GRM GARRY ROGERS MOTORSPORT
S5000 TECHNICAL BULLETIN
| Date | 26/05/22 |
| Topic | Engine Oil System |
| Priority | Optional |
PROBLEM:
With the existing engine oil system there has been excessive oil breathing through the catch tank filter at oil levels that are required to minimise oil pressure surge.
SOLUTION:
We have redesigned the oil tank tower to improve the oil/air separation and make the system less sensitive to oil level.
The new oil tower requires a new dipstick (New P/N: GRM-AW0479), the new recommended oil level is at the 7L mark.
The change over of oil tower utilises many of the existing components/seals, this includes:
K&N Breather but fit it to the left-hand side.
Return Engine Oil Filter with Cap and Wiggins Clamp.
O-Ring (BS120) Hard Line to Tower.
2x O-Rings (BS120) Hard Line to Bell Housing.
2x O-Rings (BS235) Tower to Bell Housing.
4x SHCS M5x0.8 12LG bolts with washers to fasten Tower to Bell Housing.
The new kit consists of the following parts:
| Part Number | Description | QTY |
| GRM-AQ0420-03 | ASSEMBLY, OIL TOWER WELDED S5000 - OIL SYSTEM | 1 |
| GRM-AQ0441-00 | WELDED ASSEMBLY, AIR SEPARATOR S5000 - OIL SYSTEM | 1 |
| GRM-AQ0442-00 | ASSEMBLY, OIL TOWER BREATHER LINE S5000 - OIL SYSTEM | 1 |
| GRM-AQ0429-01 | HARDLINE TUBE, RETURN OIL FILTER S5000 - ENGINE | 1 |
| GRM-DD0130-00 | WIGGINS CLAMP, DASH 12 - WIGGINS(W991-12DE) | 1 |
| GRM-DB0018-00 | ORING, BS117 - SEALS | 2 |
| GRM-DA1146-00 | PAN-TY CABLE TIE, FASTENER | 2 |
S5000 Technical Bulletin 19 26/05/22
#####
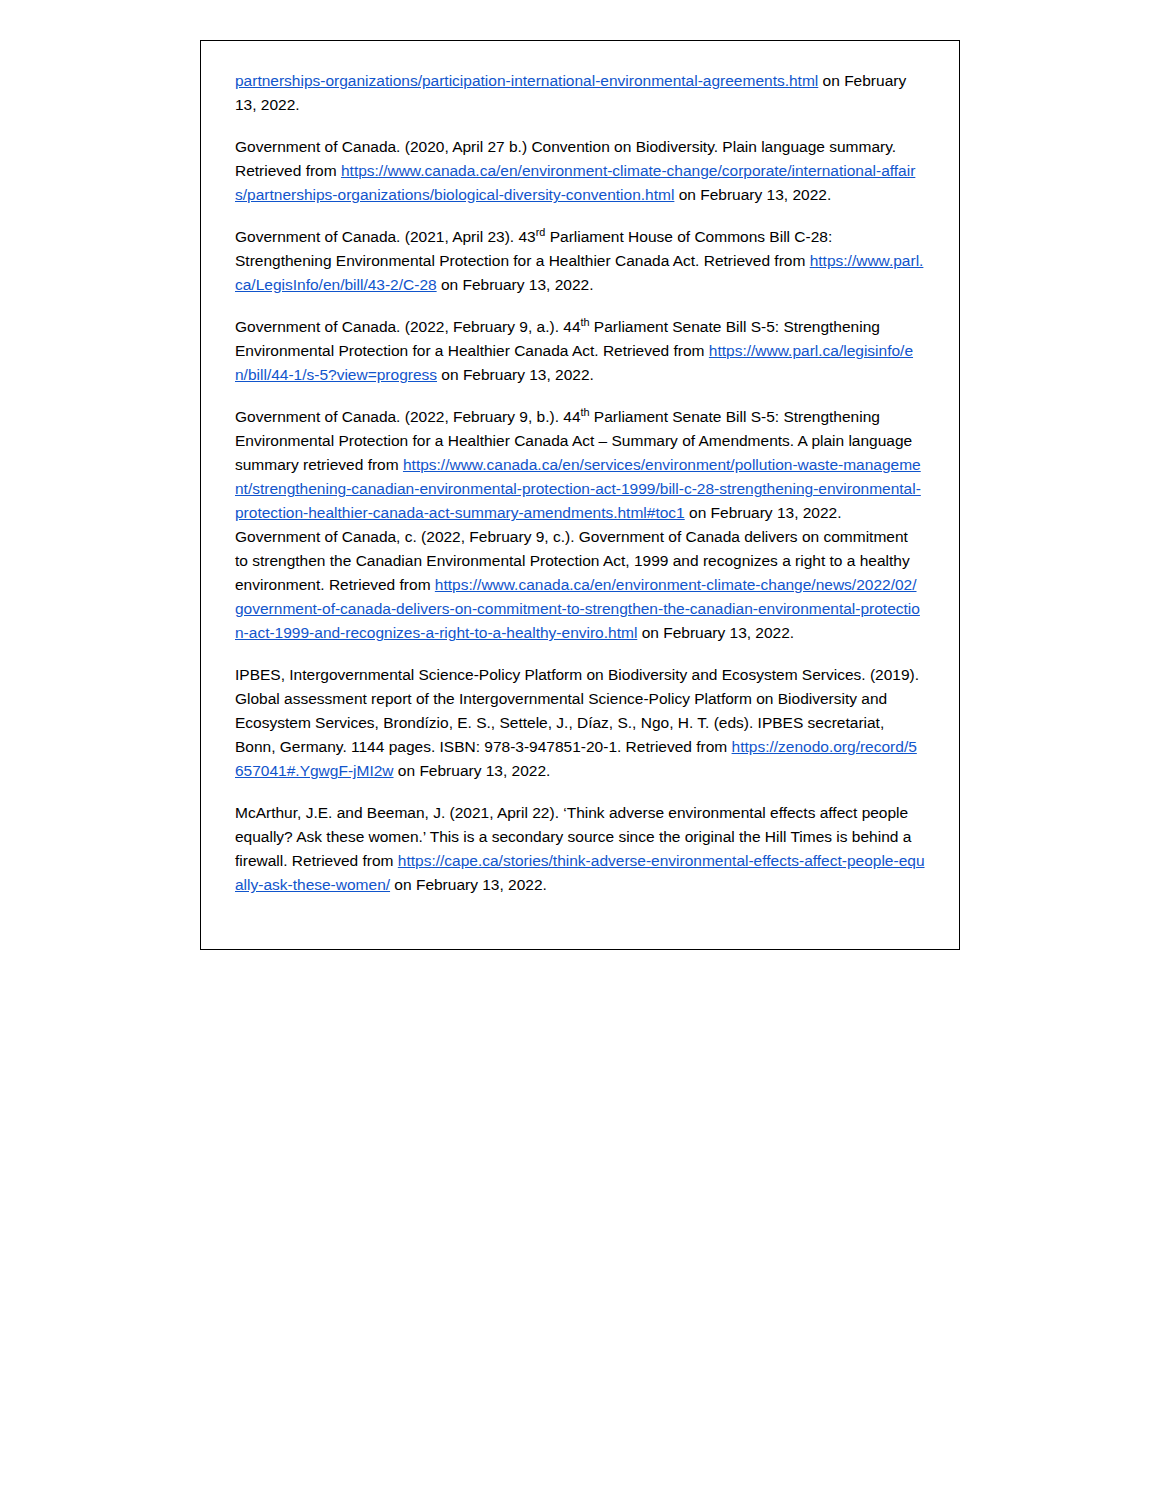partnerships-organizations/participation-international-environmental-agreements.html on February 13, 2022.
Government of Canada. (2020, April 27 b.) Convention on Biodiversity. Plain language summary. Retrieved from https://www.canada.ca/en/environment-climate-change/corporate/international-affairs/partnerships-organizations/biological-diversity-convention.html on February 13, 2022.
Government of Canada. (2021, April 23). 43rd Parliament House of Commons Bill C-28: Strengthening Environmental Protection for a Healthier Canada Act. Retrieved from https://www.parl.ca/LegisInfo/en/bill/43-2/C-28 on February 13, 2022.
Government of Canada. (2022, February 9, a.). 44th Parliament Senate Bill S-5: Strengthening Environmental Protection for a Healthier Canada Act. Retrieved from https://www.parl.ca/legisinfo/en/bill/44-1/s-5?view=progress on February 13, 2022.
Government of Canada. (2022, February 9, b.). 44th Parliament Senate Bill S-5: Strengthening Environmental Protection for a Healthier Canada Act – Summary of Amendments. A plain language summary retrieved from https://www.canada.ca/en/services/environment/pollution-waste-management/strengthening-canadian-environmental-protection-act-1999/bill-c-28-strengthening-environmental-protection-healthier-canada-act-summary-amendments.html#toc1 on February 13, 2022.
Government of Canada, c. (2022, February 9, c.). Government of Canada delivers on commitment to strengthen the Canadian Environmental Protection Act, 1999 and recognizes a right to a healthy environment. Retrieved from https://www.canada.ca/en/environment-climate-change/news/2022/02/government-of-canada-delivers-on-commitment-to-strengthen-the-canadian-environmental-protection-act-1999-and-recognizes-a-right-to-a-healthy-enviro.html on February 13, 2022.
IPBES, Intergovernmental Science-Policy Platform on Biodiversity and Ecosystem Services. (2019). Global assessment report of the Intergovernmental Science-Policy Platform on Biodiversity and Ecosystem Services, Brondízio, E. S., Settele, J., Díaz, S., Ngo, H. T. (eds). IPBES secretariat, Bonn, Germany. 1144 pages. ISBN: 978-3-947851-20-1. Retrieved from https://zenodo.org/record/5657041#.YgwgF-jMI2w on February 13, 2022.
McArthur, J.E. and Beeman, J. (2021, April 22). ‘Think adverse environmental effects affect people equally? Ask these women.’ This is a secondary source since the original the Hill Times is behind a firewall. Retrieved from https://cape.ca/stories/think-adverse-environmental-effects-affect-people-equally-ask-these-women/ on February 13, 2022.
#####
**Instructions for the task**
Give back, unchanged, the run of lines in the listing above that begins at the line containing "SEALS | 2 |" and ends at the line containing "S5000 Technical Bulletin 19 26/05/22", both included.

**Result of the exercise**
| GRM-DB0018-00 | ORING, BS117 - SEALS | 2 |
| GRM-DA1146-00 | PAN-TY CABLE TIE, FASTENER | 2 |
S5000 Technical Bulletin 19 26/05/22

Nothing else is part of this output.